Dielectric coatings play an important role in achieving desired performance of III-V semiconductor opto-electronic devices. Dense, closely packed thin films are required to protect the surface, such as light emitting or receiving facets, of opto-electronic devices from contamination and oxidation. Antireflection coatings (AR) are also required on light emitting or receiving facets to increase the quantum efficiency of opto-electronic devices.
Dielectric thin films providing low midgap interface state density are required, in particular on light emitting facets, to minimize non-radiative energy-dissipating processes such as carrier recombination via interface states. Carrier recombination is known to trigger a process at laser facets called thermal runaway causing device failure especially when operated at high optical power.
Inversion channel field effect devices require dielectric films providing an unpinned Fermi level and low density of interface states below midgap (p-channel device) or above midgap (n-channel device) at the dielectric/semiconductor interface. Further, hysteresis-free, capacitance-voltage characteristics with excellent reproducibility of flatband voltage, small flatband voltage shift, and small frequency dispersion are required.
Also, passivation of states on exposed surfaces of electronic III-V devices requires low density of midgap interface states. A variety of materials have been proposed for such layers including ZrO2, Al2O3, SiOx, SiNx, SiNxOy, Y2O3, stabilized ZrO2, borosilicate glass and gallium oxide. Al2O3, SiOx, SiNx, SiNxOy, and borosilicate glass layers are fabricated with dielectric properties, but exhibit a pinned Fermi level near midgap with a midgap state density above 1013 cm−2eV−1 when deposited on bare III-V semiconductor layers. The midgap interface state density is in a range between 7×1011 cm−2eV−1 and 1013 cm−2eV−1 when deposited on GaAs samples previously treated by liquid or dry surface passivation techniques.

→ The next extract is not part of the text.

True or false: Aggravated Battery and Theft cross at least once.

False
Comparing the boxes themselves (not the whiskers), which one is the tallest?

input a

It is well known to those skilled in the art that a major shortcoming of GaAs-based semiconductor materials is the typically relatively poor quality and/or instability of the semiconductor/insulator interfaces produced by prior art methods. For instance, there is more difficulty with “native” oxides on GaAs than on InP. The quality of these interfaces is typically substantially less than the quality routinely attained in the Si/SiO, system.
In particular, the quality of GaAs/insulator interfaces typically is insufficient for many device applications, e.g., for GA-based MOSFETs or HBTs. Indeed, there are indications that in GaAs, the Fermi level is pinned even if the surface is atomically clean, requiring unpinning of the Fermi level. By “quality” of the semiconductor/oxide interface it is in reference to such device-relevant parameters as interface state density, interface recombination velocity, and thermo-chemical and photochemical stability.

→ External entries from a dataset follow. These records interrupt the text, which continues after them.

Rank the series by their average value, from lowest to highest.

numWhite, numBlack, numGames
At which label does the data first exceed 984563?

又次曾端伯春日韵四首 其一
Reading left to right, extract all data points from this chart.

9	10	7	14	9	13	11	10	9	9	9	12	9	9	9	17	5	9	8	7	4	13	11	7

Other attempts have been proposed to provide GaAs-based semiconductor/gallium oxide layer structures that yield interfaces of substantially improved quality. For example, it has been proposed in U.S. Pat. No. 5,821,171 to Hong et al. to provide a thin dielectric film on a GaAs-based semiconductor body having a major surface. The thin dielectric film comprises Ga2O3 fabricated by electron-beam evaporation of a single crystal, high purity Gd3Ga5O12, complex compound on substrates kept at a temperature within a range of from 40° to 370° C. and in a vacuum at or greater than 1×10−10 Torr. The major surface is prepared, prior to forming the thin dielectric film upon the major surface, to be substantially atomically clean. The major surface is atomically cleaned using any appropriate technique that results in essentially complete desorption of native oxide and other impurities from the surface.

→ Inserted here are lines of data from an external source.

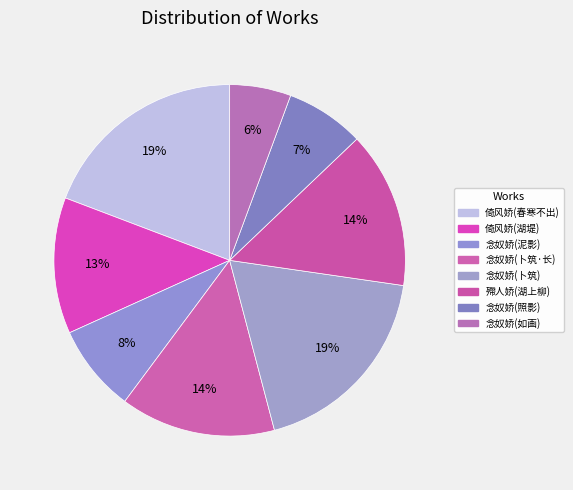

Count the number of slices in the pie.

8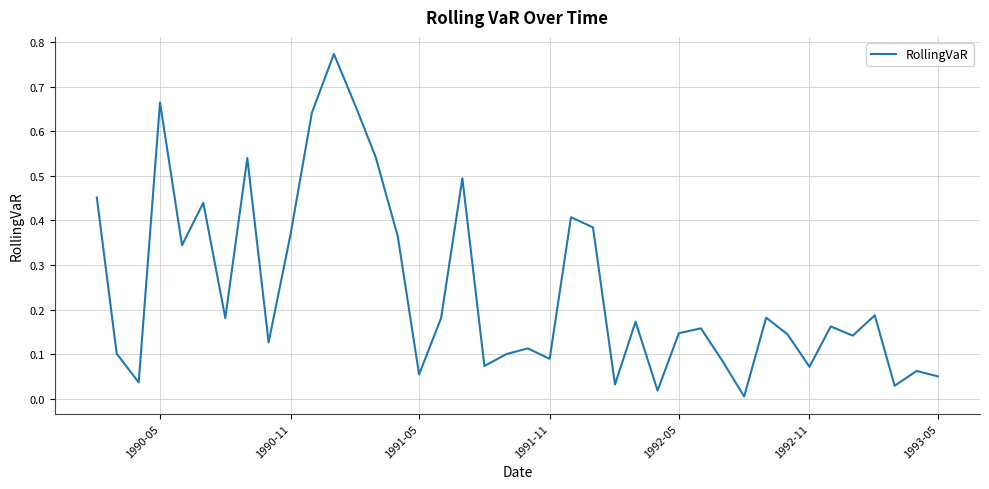

Reading left to right, transcribe all the data shown in this chart.

0.5	0.1	0.0	0.7	0.3	0.4	0.2	0.5	0.1	0.4	0.6	0.8	0.7	0.5	0.4	0.1	0.2	0.5	0.1	0.1	0.1	0.1	0.4	0.4	0.0	0.2	0.0	0.1	0.2	0.1	0.0	0.2	0.1	0.1	0.2	0.1	0.2	0.0	0.1	0.1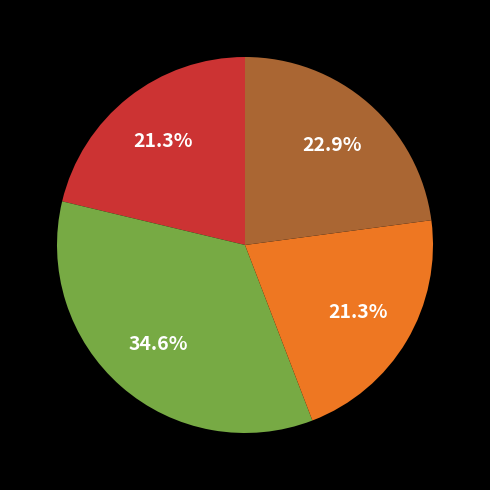

Is there any slice that represents more than half of the pie?

No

Although this GaAs-based semiconductor/gallium oxide layer structure may yield interfaces of substantially improved quality, the process of preparing the structures is not particularly commercially feasible due to the requirements of the major surface having to be substantially atomically clean (the desorption of the native oxide layer) prior to forming the dielectric film and the forming of the dielectric layer in a very high vacuum environment.
In view of the advantages potentially available from GaAs-based electronic devices (e.g., FETs, HBTs) and integrated circuits, it would be highly desirable to have available a commercially practical method of making a GaAs-based semiconductor/gallium oxide layer structure that can yield interfaces of substantially improved quality.